The Vested options and the unvested options of the employee may be canceled at the absolute discretion of the company if the employee had been suspended from the service of the company, or to whom a show cause notice has been issued, or against whom an inquiry has been initiated because of misconduct, violation of company’s policies, code of the Company, or has been charged with commitment of any illegal or unlawful activity. Such canceled options may be made available for future employees.
If the employee has received the grant of the option, he or she must go through the documents thoroughly to determine the rights available and restrictions applied to employees. All the information regarding the ESOPs is captured in the ESOP plan of the company. The options agreement will provide the key details of the option grant such as the vesting schedule, how the ESOPs shall vest, shares represented by the grant, and the strike price. As a key employee or executive, he may be allowed to negotiate certain aspects of the options agreement, such as a vesting schedule where the shares vest faster, or at a lower exercise price.
The exercise period is when the employees can exercise the option of buying the shares. The company will have the freedom to specify the lock-in period for the shares issued (if any) after the exercise of the option. The employees will not have the right to receive any dividend or to vote or enjoy the advantages of a shareholder in respect of the ESOP granted to them until the shares are issued on exercise of his option. The letter of offer mentions the number of shares to be offered under ESOPs, their price, and the beneficiary employees depending upon their eligibility. Whenever an employee leaves the company or retires before the vesting period, the company is required to buy back the ESOP at a fair market value within 60 days.
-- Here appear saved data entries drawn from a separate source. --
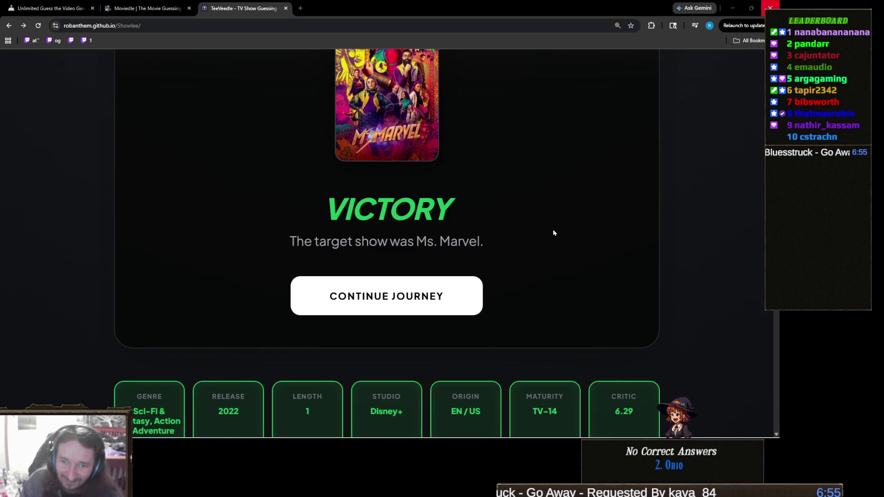
mouse_move(534, 438)
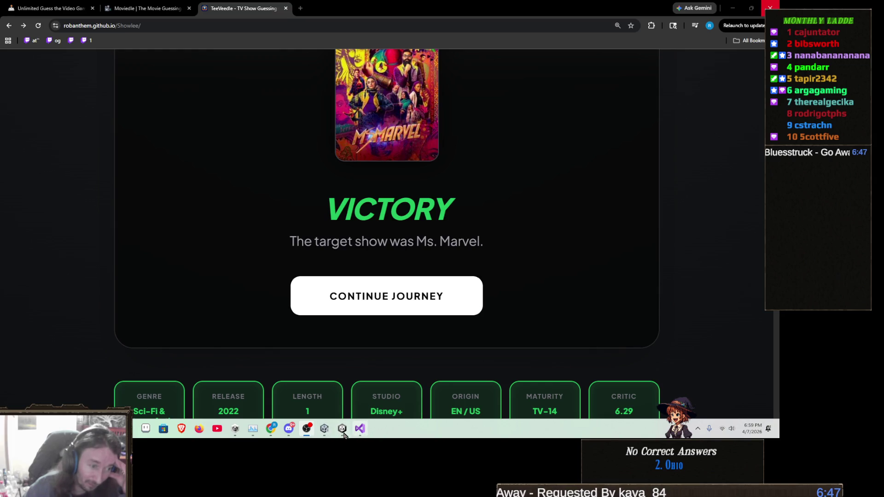
click(307, 430)
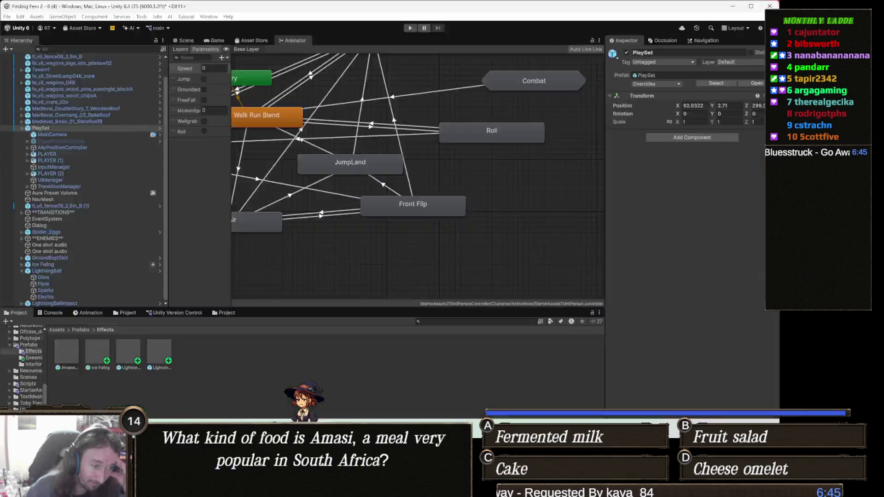
Enter the Animator's Combat sub-state machine to show its Attack3 state linked from Entry
mouse_move(306, 488)
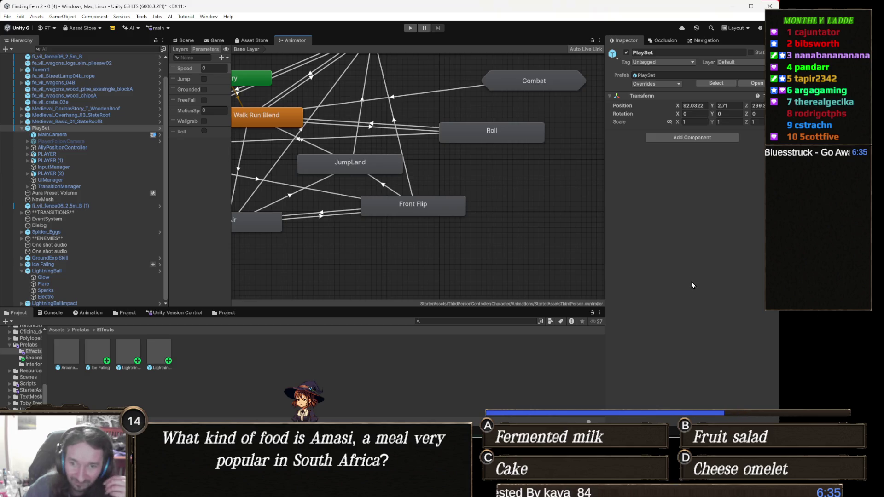
drag(503, 204, 506, 230)
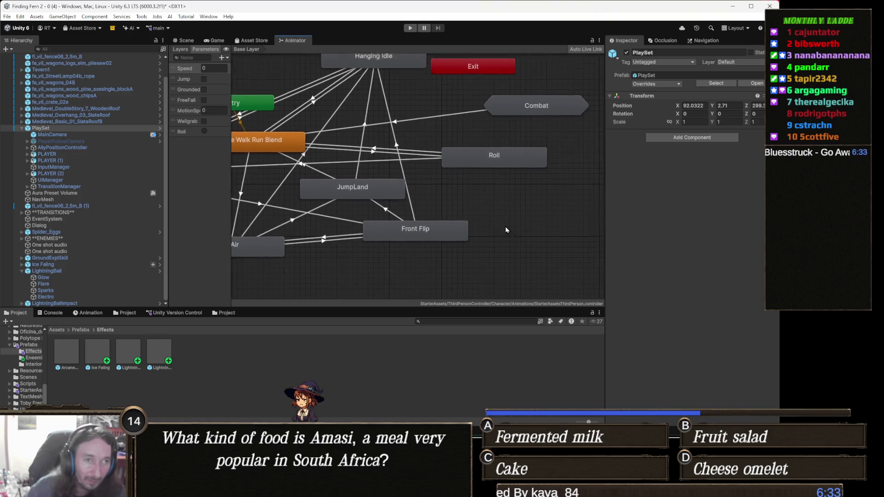
double_click(541, 140)
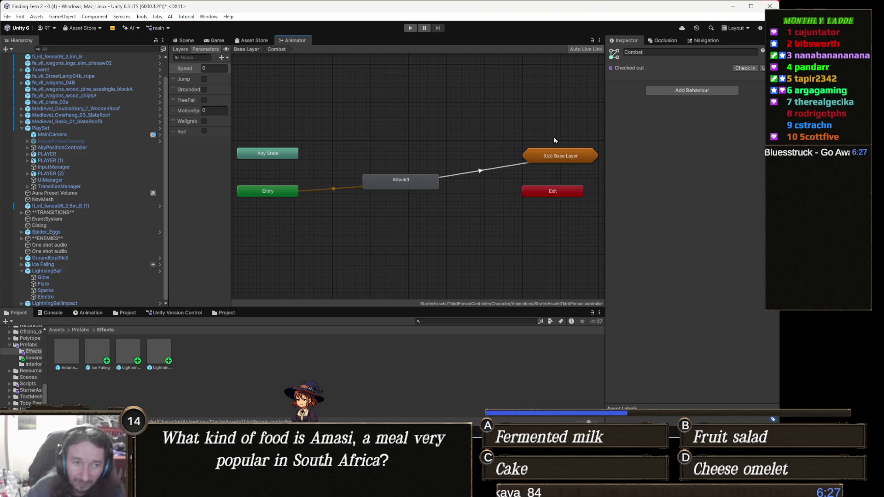
Switch the Animator to New Layer and enter its Combat sub-state machine with Attack1–Attack6
scroll(420, 172, up, 3)
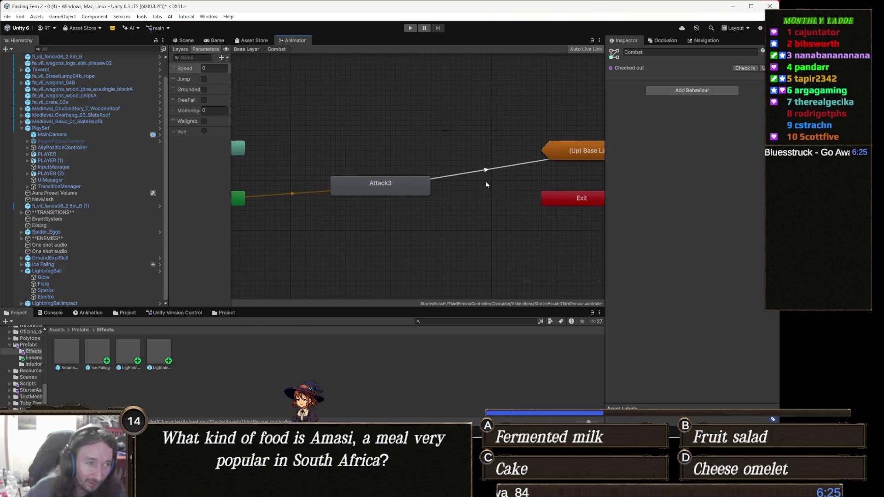
click(186, 48)
click(193, 87)
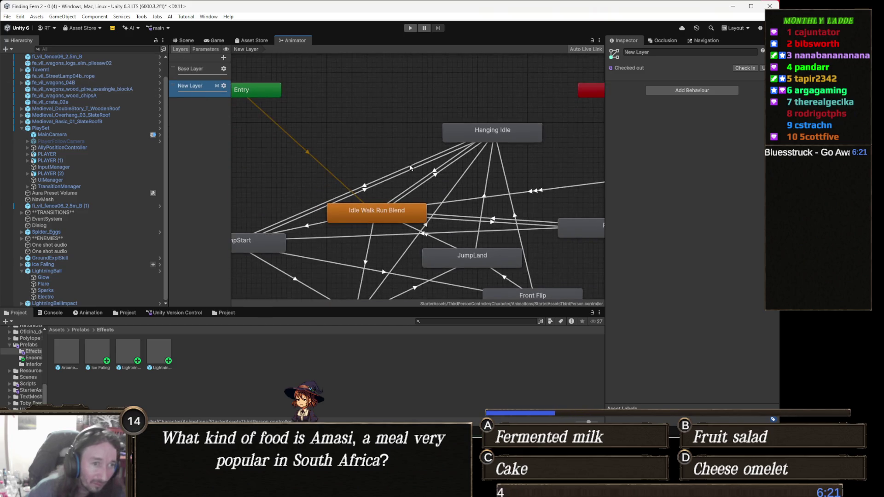
mouse_move(301, 159)
mouse_down()
mouse_move(461, 176)
mouse_move(468, 222)
mouse_move(404, 184)
mouse_up()
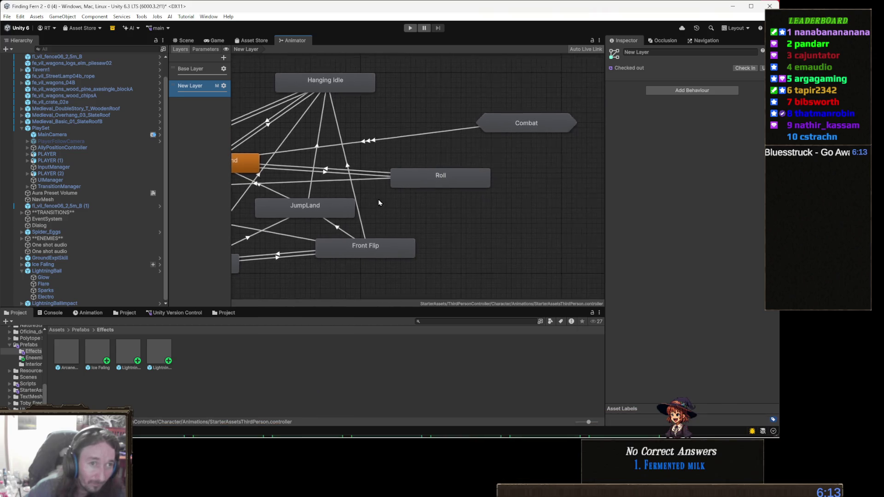
double_click(523, 124)
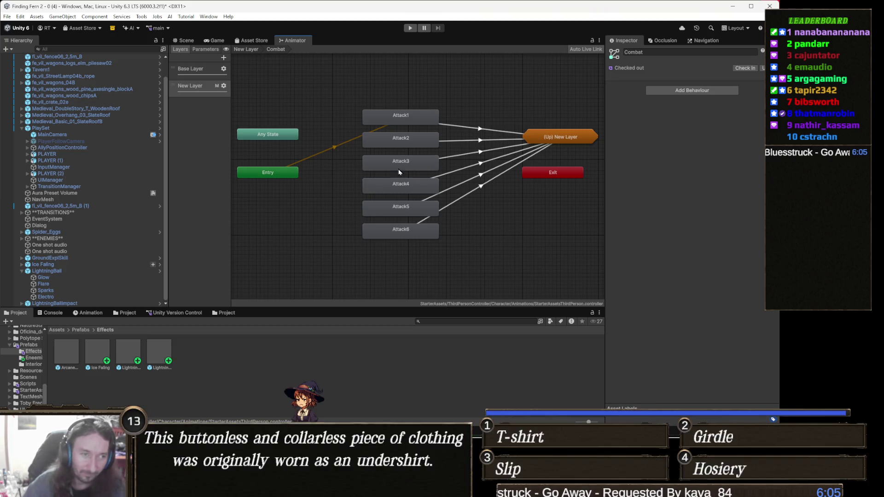
Select PLAYER to show its Third Person Controller settings (Move Speed 2, Sprint Speed 5.335)
scroll(414, 145, up, 3)
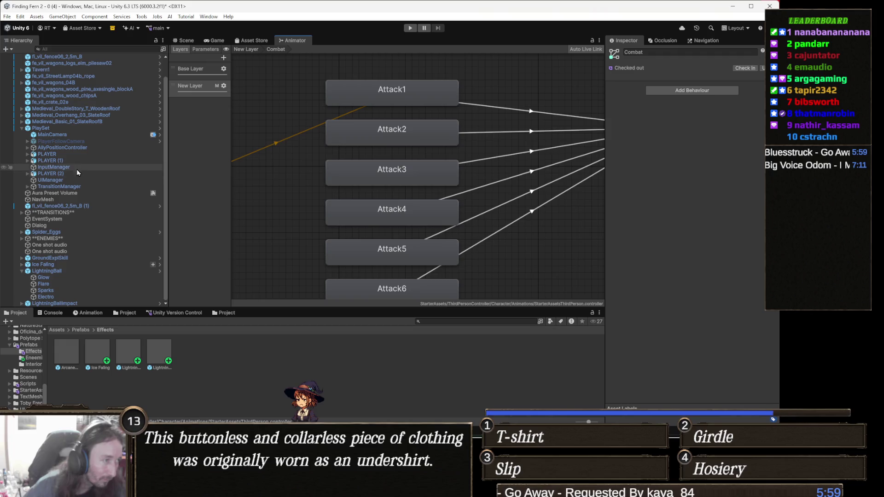
click(78, 156)
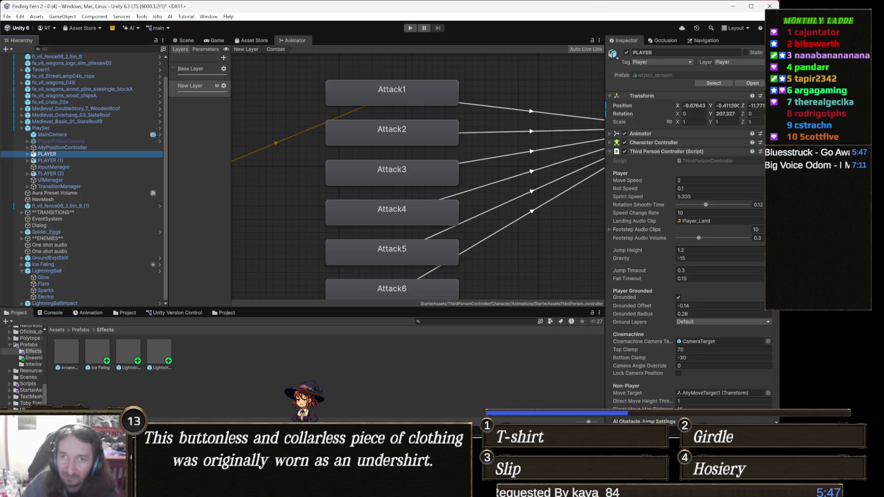
Review PLAYER's Player Abilities list, then select Attack1 to show its Magic Spell Casting motion
key(alt+Tab)
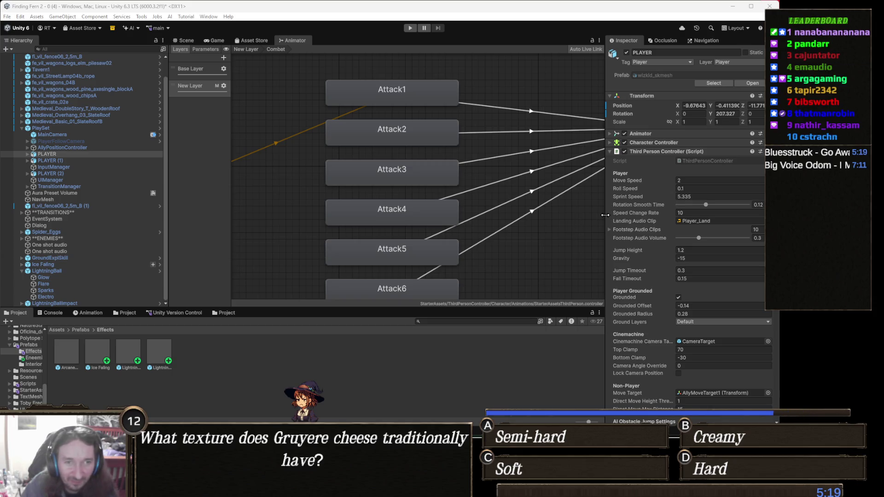
scroll(690, 268, down, 3)
scroll(700, 269, down, 8)
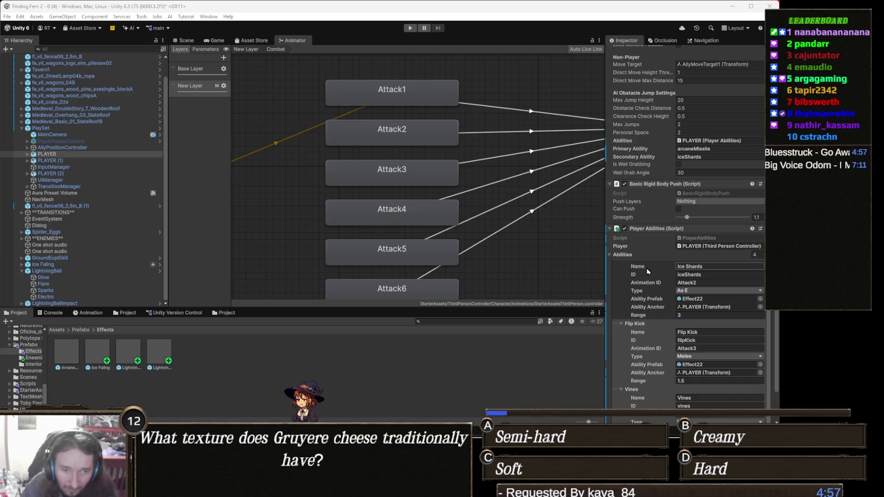
scroll(649, 270, down, 1)
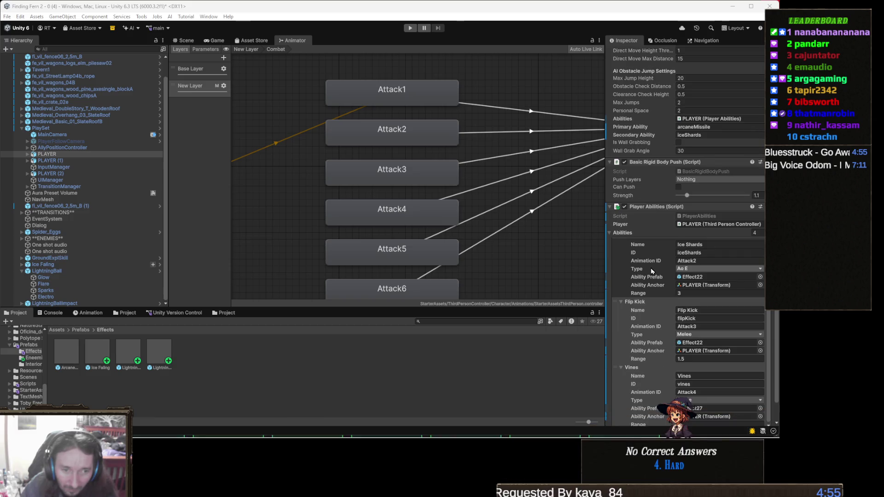
scroll(651, 271, down, 1)
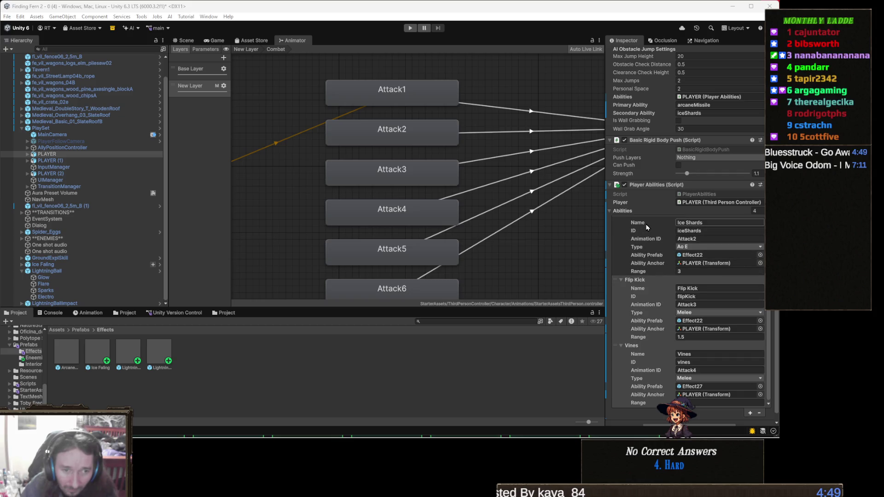
scroll(646, 227, up, 3)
Eligibility of the persons to whom the ESOPs be issued
Rule 12(1) of Companies (Share Capital and Debentures) Rules, 2014 states that ESOPs can be issued to the following employees -
a) A permanent employee of the company who is working in India or outside India.
b) A Director of the company, including a whole-time or part-time director but not an independent director.
c) A permanent employee or director of a subsidiary company in India, outside India, a holding company, or an associate company.
Disclosures to be made while issuing ESOPs
An ESOP Scheme should contain information regarding the following:
a. The total number of stock options which is to be granted,
b. The identified class of employees who can participate in the ESOP,
c. Requirements of vesting period of ESOP,
d. Maximum period within which the options can be vested,
e. The exercise price and process of exercise,
f. The lock-in period, if any,
g. The grant of the maximum number of options for an employee,
h. The methods used by the company to value its options,
i. The conditions of lapsing of the options vested in employees,
j. A statement that the company will comply with the applicable accounting standards
The ESOPs are taxed indifferent manner for employees mainly in the following two instances:
1. At the time of exercising ESOP: It is considered as a Perquisite under the income head ‘Salary’. Hence, when an employee exercises his option, the difference between the Fair Market Value (FMV) as on the date of exercise and the exercise price is taxable as a perquisite.
2. At the time of selling ESOP: Considered a Capital Gain, it is imposed after the employee sells his/her shares after buying them, if he/she sells these options at a price higher than FMV on the exercise date, they would be liable for capital gains tax.
When an employee exercises the stock option, it is taxable income. The shares are credited to the Demat Account of an employee once shares are purchased.